## Your objective
From the data below, return the exact lines starting at the line containing "0: (56, 458, 0.99)" and ending at the line containing "14: (519, 134, 17.25)", both included, and nothing else.

*-*-*

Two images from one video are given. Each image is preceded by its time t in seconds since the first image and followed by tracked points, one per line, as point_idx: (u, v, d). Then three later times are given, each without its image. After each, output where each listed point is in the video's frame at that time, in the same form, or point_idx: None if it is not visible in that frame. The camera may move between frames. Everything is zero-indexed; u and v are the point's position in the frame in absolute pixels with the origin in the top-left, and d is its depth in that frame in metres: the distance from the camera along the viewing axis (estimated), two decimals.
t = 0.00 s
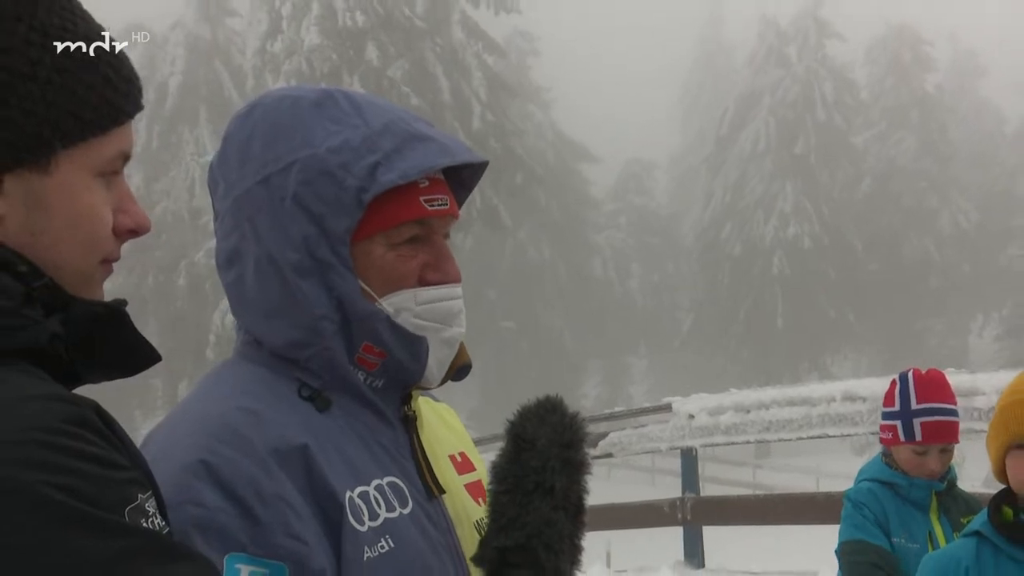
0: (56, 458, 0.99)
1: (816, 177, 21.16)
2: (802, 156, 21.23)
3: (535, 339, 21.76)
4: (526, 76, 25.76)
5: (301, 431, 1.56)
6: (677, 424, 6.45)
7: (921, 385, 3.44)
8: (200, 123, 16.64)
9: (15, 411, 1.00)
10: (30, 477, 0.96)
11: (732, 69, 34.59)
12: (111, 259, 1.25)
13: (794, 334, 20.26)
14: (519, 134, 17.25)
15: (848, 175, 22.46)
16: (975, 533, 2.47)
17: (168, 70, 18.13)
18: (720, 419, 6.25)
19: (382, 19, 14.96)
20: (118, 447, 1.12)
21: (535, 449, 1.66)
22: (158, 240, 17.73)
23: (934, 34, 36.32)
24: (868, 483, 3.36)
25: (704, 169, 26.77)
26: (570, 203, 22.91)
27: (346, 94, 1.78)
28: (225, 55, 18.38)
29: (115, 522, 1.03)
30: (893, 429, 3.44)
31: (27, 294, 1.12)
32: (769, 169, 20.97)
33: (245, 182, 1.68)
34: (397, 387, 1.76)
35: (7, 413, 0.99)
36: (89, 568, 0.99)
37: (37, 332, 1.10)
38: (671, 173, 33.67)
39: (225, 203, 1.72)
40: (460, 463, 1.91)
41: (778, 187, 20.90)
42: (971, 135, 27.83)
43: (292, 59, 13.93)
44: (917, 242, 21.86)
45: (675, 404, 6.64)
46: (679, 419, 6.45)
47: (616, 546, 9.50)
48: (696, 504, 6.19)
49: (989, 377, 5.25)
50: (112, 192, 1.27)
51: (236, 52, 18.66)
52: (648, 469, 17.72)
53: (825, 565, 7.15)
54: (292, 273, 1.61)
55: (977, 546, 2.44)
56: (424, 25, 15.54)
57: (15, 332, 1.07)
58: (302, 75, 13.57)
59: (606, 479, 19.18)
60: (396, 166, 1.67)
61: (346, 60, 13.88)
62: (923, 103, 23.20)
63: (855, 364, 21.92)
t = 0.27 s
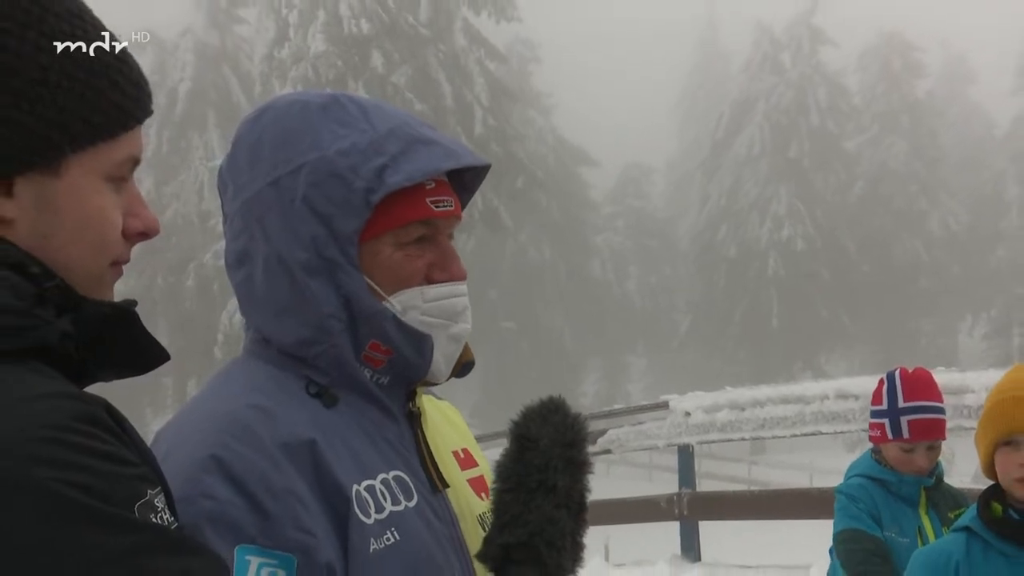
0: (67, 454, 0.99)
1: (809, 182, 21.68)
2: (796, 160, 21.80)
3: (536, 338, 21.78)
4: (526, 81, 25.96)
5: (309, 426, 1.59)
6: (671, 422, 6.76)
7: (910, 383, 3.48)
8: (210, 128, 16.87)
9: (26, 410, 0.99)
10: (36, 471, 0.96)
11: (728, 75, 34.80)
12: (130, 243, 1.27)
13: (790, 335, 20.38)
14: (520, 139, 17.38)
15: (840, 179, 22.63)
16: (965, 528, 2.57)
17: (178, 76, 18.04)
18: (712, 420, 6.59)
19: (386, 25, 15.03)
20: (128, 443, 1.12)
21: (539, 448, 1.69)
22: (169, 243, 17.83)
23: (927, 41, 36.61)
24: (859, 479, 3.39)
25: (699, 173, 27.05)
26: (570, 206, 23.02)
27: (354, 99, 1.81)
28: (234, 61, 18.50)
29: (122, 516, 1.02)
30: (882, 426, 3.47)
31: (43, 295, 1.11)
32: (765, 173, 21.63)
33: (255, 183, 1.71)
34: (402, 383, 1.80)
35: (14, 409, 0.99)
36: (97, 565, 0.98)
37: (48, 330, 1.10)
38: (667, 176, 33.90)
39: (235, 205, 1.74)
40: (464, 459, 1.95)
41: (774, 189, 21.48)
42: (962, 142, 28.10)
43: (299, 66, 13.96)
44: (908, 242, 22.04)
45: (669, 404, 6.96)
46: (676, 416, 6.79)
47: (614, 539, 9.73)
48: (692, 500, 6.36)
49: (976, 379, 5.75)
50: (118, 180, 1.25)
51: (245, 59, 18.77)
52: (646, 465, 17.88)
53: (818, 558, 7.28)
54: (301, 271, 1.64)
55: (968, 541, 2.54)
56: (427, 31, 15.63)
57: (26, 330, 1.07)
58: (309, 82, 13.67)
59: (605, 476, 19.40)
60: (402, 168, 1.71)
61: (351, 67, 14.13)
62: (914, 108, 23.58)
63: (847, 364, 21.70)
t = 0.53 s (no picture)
0: (78, 441, 0.99)
1: (801, 182, 21.19)
2: (788, 162, 21.32)
3: (536, 337, 22.01)
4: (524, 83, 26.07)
5: (317, 421, 1.63)
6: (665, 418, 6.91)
7: (894, 376, 3.60)
8: (217, 132, 17.03)
9: (35, 397, 0.99)
10: (46, 458, 0.95)
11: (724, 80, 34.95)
12: (129, 261, 1.19)
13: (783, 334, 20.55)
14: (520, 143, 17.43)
15: (832, 182, 22.43)
16: (953, 521, 2.61)
17: (186, 81, 18.17)
18: (705, 416, 6.76)
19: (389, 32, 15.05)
20: (136, 434, 1.12)
21: (538, 445, 1.73)
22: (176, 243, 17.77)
23: (920, 47, 36.86)
24: (850, 476, 3.43)
25: (694, 176, 27.21)
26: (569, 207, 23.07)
27: (361, 104, 1.85)
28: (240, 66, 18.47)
29: (130, 504, 1.02)
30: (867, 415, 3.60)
31: (40, 304, 1.08)
32: (757, 175, 21.15)
33: (264, 184, 1.74)
34: (407, 381, 1.83)
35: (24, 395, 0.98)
36: (106, 551, 0.98)
37: (54, 333, 1.07)
38: (662, 179, 34.08)
39: (244, 206, 1.78)
40: (465, 458, 1.99)
41: (765, 193, 21.09)
42: (953, 148, 28.31)
43: (304, 70, 14.08)
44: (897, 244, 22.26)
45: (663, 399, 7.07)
46: (671, 413, 6.91)
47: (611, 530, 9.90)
48: (687, 495, 6.47)
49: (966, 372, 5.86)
50: (107, 208, 1.16)
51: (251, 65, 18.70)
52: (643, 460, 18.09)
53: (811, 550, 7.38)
54: (309, 271, 1.68)
55: (954, 534, 2.58)
56: (429, 37, 15.65)
57: (25, 333, 1.04)
58: (312, 87, 13.69)
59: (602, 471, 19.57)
60: (408, 171, 1.75)
61: (354, 72, 14.10)
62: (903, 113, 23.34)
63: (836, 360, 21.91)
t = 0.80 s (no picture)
0: (80, 436, 0.99)
1: (794, 186, 21.95)
2: (781, 165, 21.92)
3: (535, 337, 22.10)
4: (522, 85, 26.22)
5: (319, 419, 1.66)
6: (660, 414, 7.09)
7: (886, 371, 3.65)
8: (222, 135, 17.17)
9: (36, 392, 0.99)
10: (48, 453, 0.94)
11: (719, 83, 35.13)
12: (119, 278, 1.16)
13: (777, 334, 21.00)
14: (518, 145, 17.56)
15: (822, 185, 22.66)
16: (943, 515, 2.64)
17: (192, 84, 18.28)
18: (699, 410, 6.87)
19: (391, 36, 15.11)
20: (138, 429, 1.12)
21: (532, 444, 1.75)
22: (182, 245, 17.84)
23: (914, 50, 37.05)
24: (843, 472, 3.46)
25: (688, 177, 27.40)
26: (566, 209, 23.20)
27: (362, 108, 1.88)
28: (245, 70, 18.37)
29: (132, 495, 1.01)
30: (860, 408, 3.66)
31: (35, 308, 1.07)
32: (751, 177, 21.73)
33: (267, 187, 1.78)
34: (408, 379, 1.86)
35: (26, 388, 0.98)
36: (111, 541, 0.97)
37: (54, 336, 1.07)
38: (657, 181, 34.36)
39: (248, 209, 1.81)
40: (466, 454, 2.02)
41: (759, 193, 21.59)
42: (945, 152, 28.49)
43: (308, 74, 14.14)
44: (886, 245, 22.58)
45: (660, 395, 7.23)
46: (666, 410, 7.02)
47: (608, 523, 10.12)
48: (682, 490, 6.58)
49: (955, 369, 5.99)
50: (93, 222, 1.13)
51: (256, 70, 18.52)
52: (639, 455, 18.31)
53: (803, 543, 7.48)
54: (312, 273, 1.71)
55: (946, 528, 2.61)
56: (430, 42, 15.71)
57: (20, 339, 1.03)
58: (316, 91, 13.80)
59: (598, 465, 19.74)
60: (408, 173, 1.78)
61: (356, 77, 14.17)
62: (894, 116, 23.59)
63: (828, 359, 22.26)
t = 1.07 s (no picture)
0: (94, 434, 0.99)
1: (778, 191, 21.82)
2: (765, 169, 21.89)
3: (531, 333, 21.95)
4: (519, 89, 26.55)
5: (323, 413, 1.73)
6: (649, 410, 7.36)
7: (873, 365, 3.73)
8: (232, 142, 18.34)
9: (50, 391, 0.99)
10: (69, 450, 0.96)
11: (708, 92, 35.35)
12: (146, 268, 1.19)
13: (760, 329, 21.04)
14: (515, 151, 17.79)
15: (805, 187, 23.03)
16: (920, 503, 2.71)
17: (204, 93, 19.58)
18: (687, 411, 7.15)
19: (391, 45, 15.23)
20: (152, 427, 1.13)
21: (532, 438, 1.83)
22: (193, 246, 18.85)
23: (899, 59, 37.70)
24: (826, 463, 3.55)
25: (677, 181, 27.84)
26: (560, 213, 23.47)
27: (366, 109, 1.94)
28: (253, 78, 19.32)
29: (146, 492, 1.02)
30: (848, 399, 3.71)
31: (56, 304, 1.09)
32: (736, 183, 21.80)
33: (276, 187, 1.84)
34: (409, 371, 1.95)
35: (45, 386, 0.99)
36: (130, 533, 0.99)
37: (72, 331, 1.09)
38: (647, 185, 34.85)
39: (256, 207, 1.88)
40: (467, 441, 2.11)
41: (744, 198, 21.75)
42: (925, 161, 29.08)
43: (312, 84, 14.30)
44: (866, 247, 23.13)
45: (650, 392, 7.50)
46: (656, 403, 7.35)
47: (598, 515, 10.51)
48: (671, 479, 6.90)
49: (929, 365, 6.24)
50: (125, 220, 1.15)
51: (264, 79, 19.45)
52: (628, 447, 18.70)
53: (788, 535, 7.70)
54: (317, 270, 1.78)
55: (922, 516, 2.68)
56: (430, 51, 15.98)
57: (43, 338, 1.05)
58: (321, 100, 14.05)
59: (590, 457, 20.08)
60: (412, 176, 1.85)
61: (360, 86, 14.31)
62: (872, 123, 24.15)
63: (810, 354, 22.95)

*-*-*

## Finished exercise
0: (56, 458, 0.99)
1: (816, 177, 21.16)
2: (802, 156, 21.23)
3: (535, 339, 21.76)
4: (526, 76, 25.76)
5: (301, 431, 1.56)
6: (677, 424, 6.45)
7: (921, 385, 3.44)
8: (200, 123, 16.64)
9: (15, 411, 1.00)
10: (30, 477, 0.96)
11: (732, 69, 34.59)
12: (111, 259, 1.25)
13: (794, 334, 20.26)
14: (519, 134, 17.25)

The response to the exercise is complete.